Now, amid excessive rates of interest and financial uncertainty, job openings have fallen and employers are hiring at their slowest tempo in additional than a decade.

“Maybe employers are not feeling that they need to offer their new workers higher wages in order to get them, and workers have lost some bargaining power in the labor market,” Groshen stated.
The quits price — the speed at which staff are voluntarily leaving their jobs — has additionally declined sharply. It has hovered round 2% for the reason that begin of the yr, in keeping with information from the U.S. Labor Department’s Job Openings and Labor Turnover Survey. Outside of the preliminary days of the Covid-19 pandemic, levels haven’t been that consistently low since early 2016.
This is the first motive why wage growth for job stayers has eclipsed that for job switchers, stated Allison Shrivastava, an economist on the job website Indeed.
A depressed quits price suggests staff aren’t voluntarily leaving their jobs to search out higher ones as a result of they do not have faith in doing so, Shrivastava stated.
More from Personal Finance:
Trump immigration policy may be shrinking labor force
Working longer to afford retirement is a risky plan
‘Job hugging’ has replaced job-hopping
In this “frozen” labor market, during which there’s not lots of voluntary job-hopping, staff who’re pressured to depart a job involuntarily usually tend to settle for a brand new job that does not pay as properly, she stated.
“They’re more in a situation of taking what they can get,” Shrivastava stated.
Long-term unemployment is rising
This is particularly true for staff who’re thought of long-term unemployed, economists stated. Long-term unemployment is a interval of joblessness lasting at the very least six months.
About 25% of all jobless people in July had been long-term unemployed, the highest share since February 2022, in keeping with U.S. Bureau of Labor Statistics information.
Such individuals are usually not eligible for unemployment advantages, economists stated.
“They may be willing to take a job for a lower wage than they were at the beginning,” Groshen stated.

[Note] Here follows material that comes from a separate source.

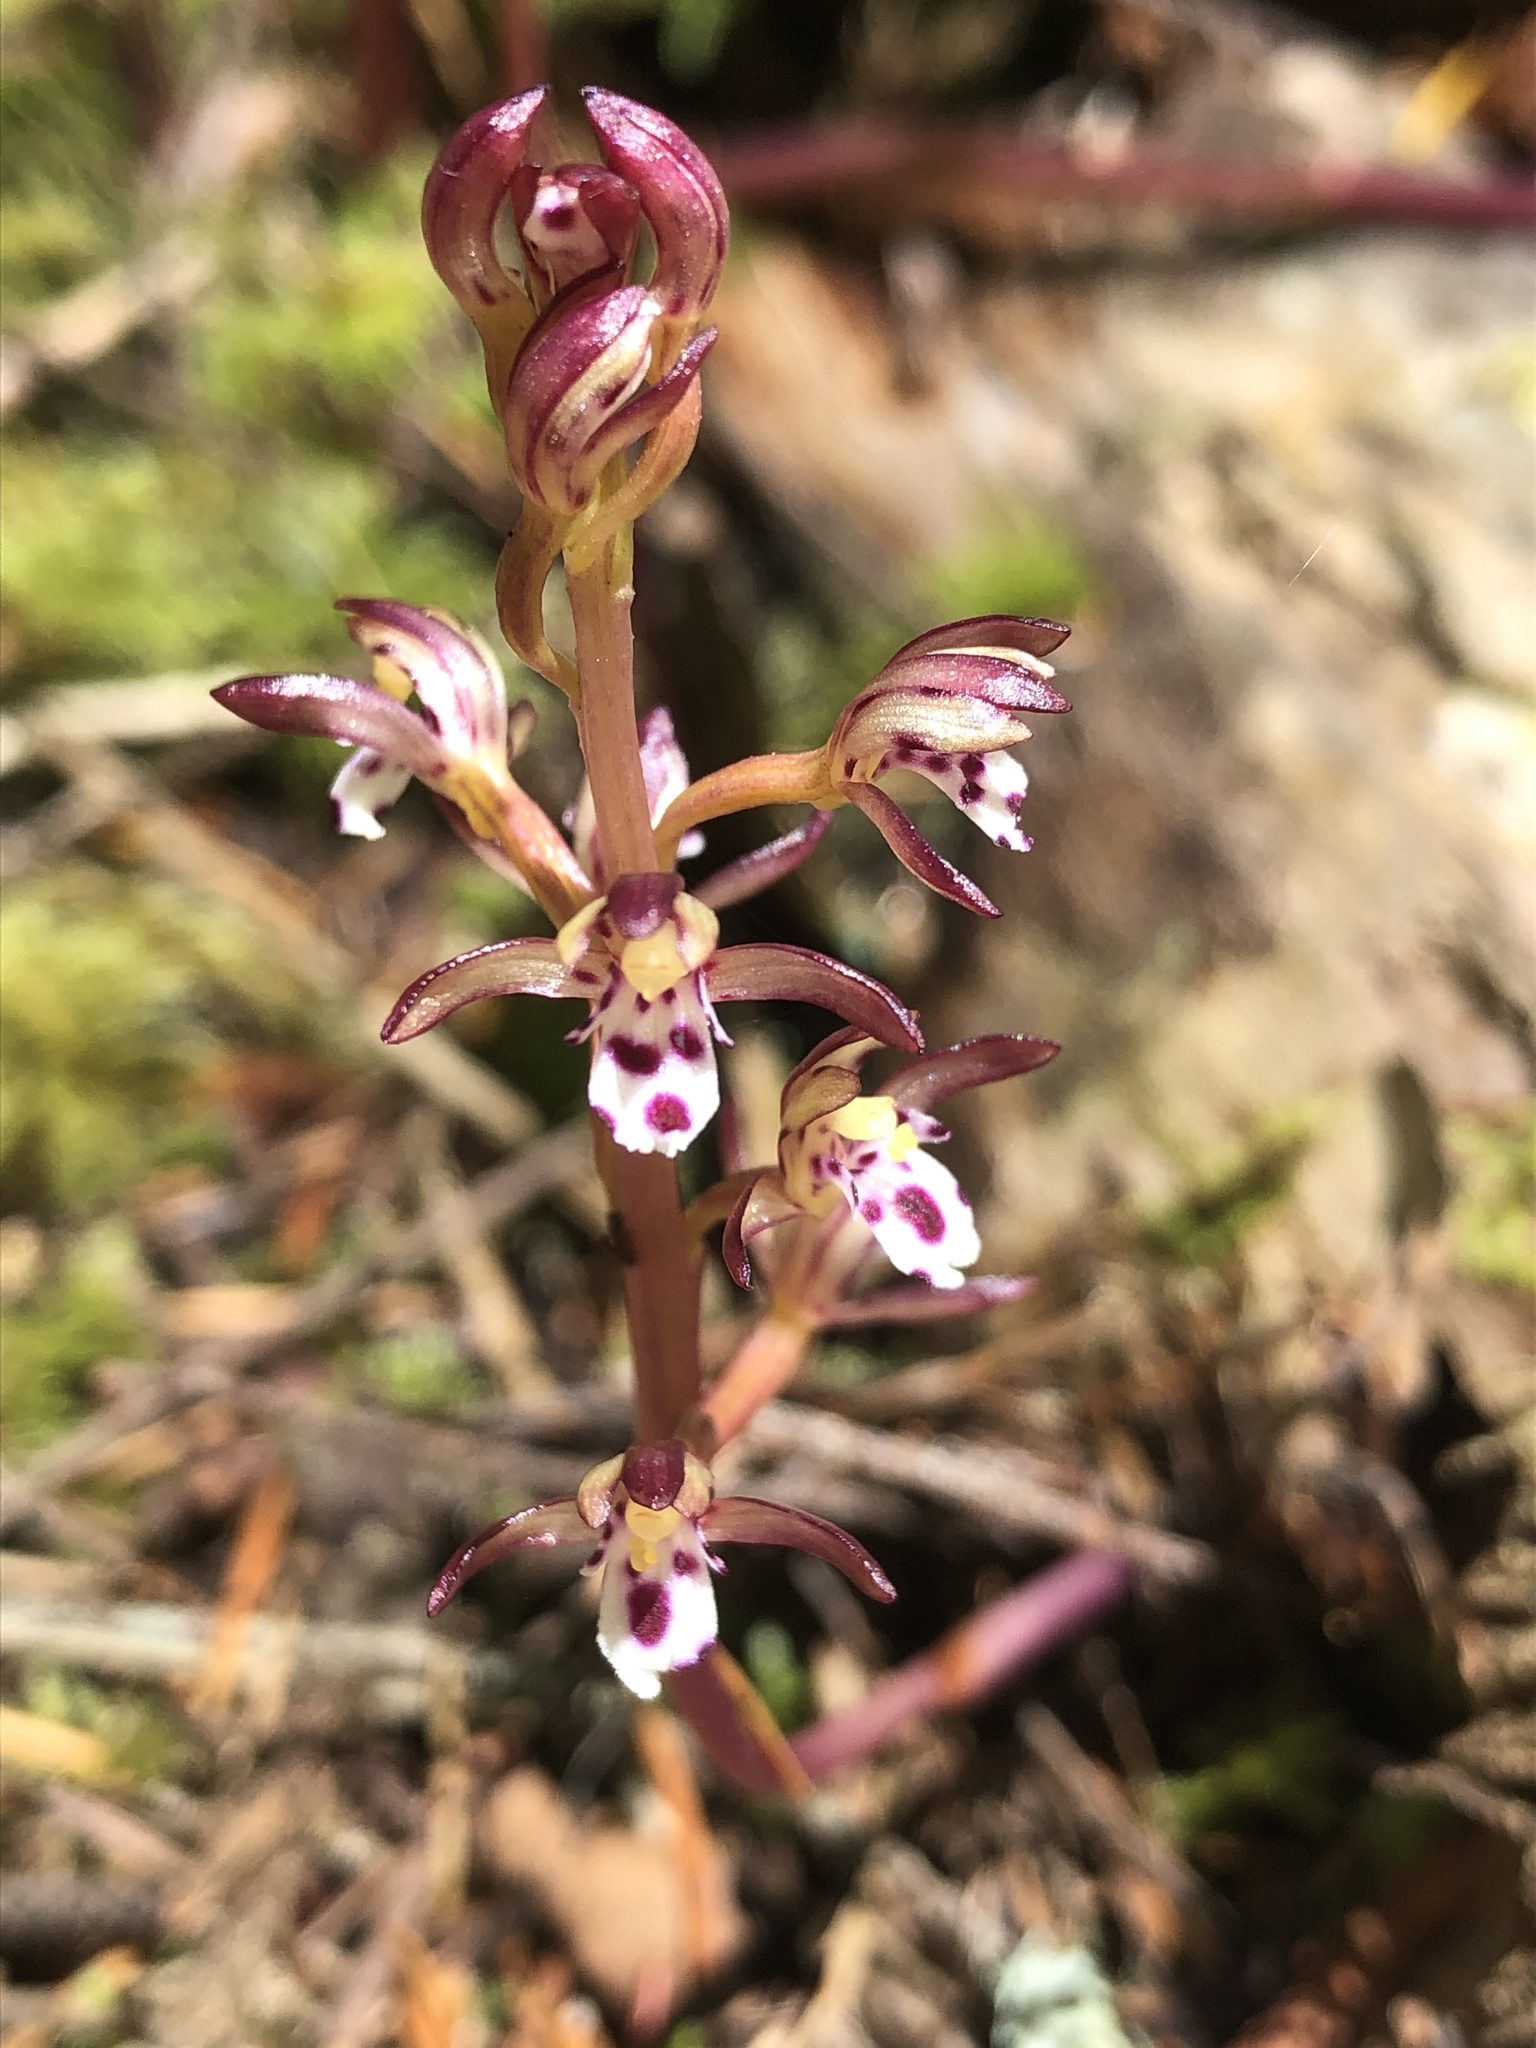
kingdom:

Overall, the easiest way for staff to enhance their wages in mixture continues to be most likely by switching jobs, Shrivastava.
“But the opportunity to switch your job right now is not really there,” she stated.
There are ways for jobseekers to set themselves up for success in a troublesome hiring market, profession consultants stated.
Among them: Find inventive networking alternatives — conferences, seminars, lectures or e book signings the place different attendees are more likely to be in your occupation. Jobseekers can look internally for a brand new job placement, which can be simpler than looking for out one thing exterior. They can concentrate on upskilling and reskilling to land a brand new job extra simply when the market rebounds.